Breakfast at the Golconda Pavilion is a feast, a feast I tell you, involving never-ending rows of buffet food, from delectable breads and pastries (try the sugar-free cashew muffin), to freshly-made smoothies, to bircher pots. Go easy the unusual hot food items, like mushroom fricassee and the spiced-up baked beans, for the south Indian fayre. It’s not often you can begin your day with a nose-wateringly hot egg curry or freshly-made masala dosa.
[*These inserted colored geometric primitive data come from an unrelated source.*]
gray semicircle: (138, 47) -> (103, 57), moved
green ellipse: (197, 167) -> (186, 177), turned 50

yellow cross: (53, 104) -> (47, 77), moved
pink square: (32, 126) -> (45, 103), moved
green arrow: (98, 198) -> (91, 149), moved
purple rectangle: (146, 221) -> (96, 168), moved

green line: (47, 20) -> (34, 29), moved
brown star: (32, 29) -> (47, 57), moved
This sets the bar for some fine restaurants within the hotel’s angled walls. Ottimo is the brand’s Italian restaurant, and Yi Jing is contemporary Chinese cuisine that is as playful as it is divine-tasting – it might not have the reputation of Hakkasan or Nobu just yet, but the cleverly-presented dishes, like mushroom bao shaped like a mushroom (£3.70), and edamame dumplings given the form of a soya bean pod (£3.70), are just as moreish. You can shake the chef’s hand (if it’s clean) on your way out, as the kitchen is open. Time it right, and you’ll see them expertly make noodles from dough to pan.
But top of the tastebuds is Dum Pukht Begums, a restaurant of traditional Indian cuisine served exactly the way it should be. They’ve everything from succulent lamb kebabs (£16) to garlicky naans, but leaving Hyderabad without trying their local dish of biryani is like going to Naples and forgoing a pizza. Originally created as a one-pot dish for moving troops, the secret is to slowly steam layers of rice, vegetables, spices and uncooked meat, in our case, goat (£16) together, with fire underneath and embers on its lid, so it delicately marinates and cooks at the same time. Served with a glass of Champagne or higher-level quality Indian wine, and salmon and veg will never quite have the same appeal.
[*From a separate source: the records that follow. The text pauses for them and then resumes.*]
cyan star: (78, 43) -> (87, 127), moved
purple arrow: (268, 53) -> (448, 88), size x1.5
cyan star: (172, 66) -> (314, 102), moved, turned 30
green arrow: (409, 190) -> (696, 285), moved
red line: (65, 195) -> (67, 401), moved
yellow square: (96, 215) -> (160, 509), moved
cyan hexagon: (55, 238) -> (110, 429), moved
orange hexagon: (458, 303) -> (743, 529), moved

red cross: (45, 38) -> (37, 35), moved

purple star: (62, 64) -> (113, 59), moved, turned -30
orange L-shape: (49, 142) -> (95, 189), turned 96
Once you’re checked in, make a beeline for the outdoor bar at the top of the building. It offers views of Hyderabad it all its glory: the modern, bustling Hi-tec City on one side; and the shimmering lights of Old Hyderabad on the other.
Shilpa was a guest of Jet Airways (flights from London to Hyderabad start at £419) and ITC Kohenur, Plot No. 5, Survey No. 83/1, Hyderabad Knowledge City, Madhapur (HITEC City), Hyderabad, 500081 (Rooms start from around £150 a night).